Funds fail climate risk test
A small Australian superannuation fund has achieved top marks in a survey which otherwise reveals "reckless mismanagement" and poor disclosure of climate change risks in the portfolios of the world's 1,000 biggest investors.
The $6.5 billion Local Government Super fund scored a triple-A rating in the Asset Owners Disclosure Project (AODP) for its performance on five measures of managing climate risk, including transparency to members, low-carbon investments and taking a proactive approach to investments.
The survey found, however, that most of the world's biggest funds were lacking, with AODP chairman, the former federal opposition leader Dr John Hewson saying the survey painted "a disturbing overall picture of greenwash and reckless mismanagement".
"With around $60 trillion under management the investment decisions made by these investors will be critical to a safe climate and our future prosperity," he said.
Second-ranked Government Employee's Pension Fund (GEPF) of South Africa was the only other fund to achieve a AAA rating.
AODP executive director Julian Poulter said GEPF calculated the fossil fuel reserves held by companies in which it held shares and assigned a risk to the likelihood those reserves "won't be able to be burned under any reasonable set of carbon regulations moving forward".

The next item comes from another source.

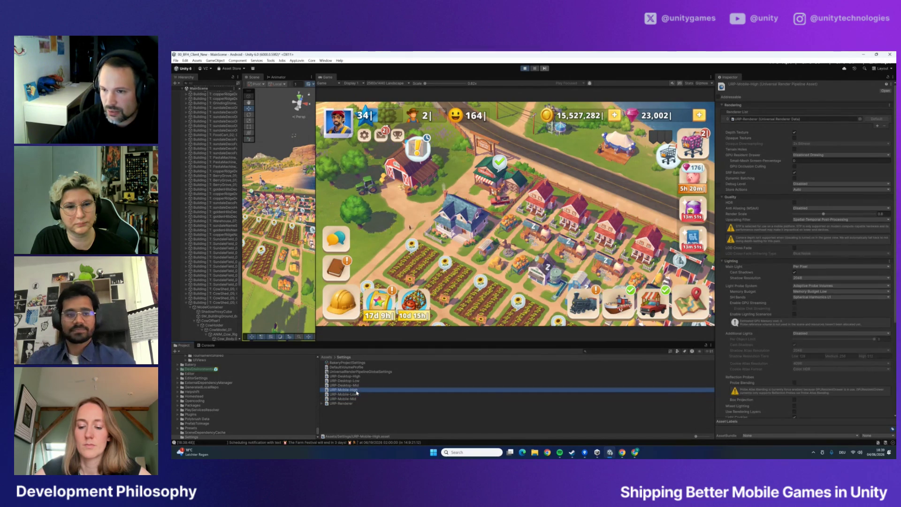
{"action": "key", "text": "Down"}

"The likelihood is there is an exposure that will result in a reduction in the value of those companies greatly impacting the portfolios - that was a standout finding from the survey," Mr Poulter said.
The AODP survey put questions to the largest 1,000 superannuation funds, sovereign wealth funds and insurance companies in the world, representing $60 trillion in funds under management.
Only 17 responded directly to the questions.
Australia's $80 billion Future Fund was among those that did not respond, citing "inadequate resources" to deal with the request.
The intention of the AODP survey, which expands to a global level surveys done by The Climate Institute in Australia since 2008, is to give fund members an understanding of how climate-related risks to their savings are being managed.
Mr Poulter said the short-term focus of investment returns was a problem.
Asset owners, in order to meet their future liabilities to investors, "must accept the fact that at some point in the next ... let's say five to 20 years, there will be some sort of carbon re-pricing event".
"We don't know how a low carbon economy will occur but we do know that when it does it's likely to produce a tipping point that will resemble the sub-prime crisis and so how they're prepared for that rapid repricing event in the market as asset owners is very important," he said.
"Nobody will be able to stock pick their way out of climate change."
Mr Poulter said he expected transparency among investors to increase in coming years.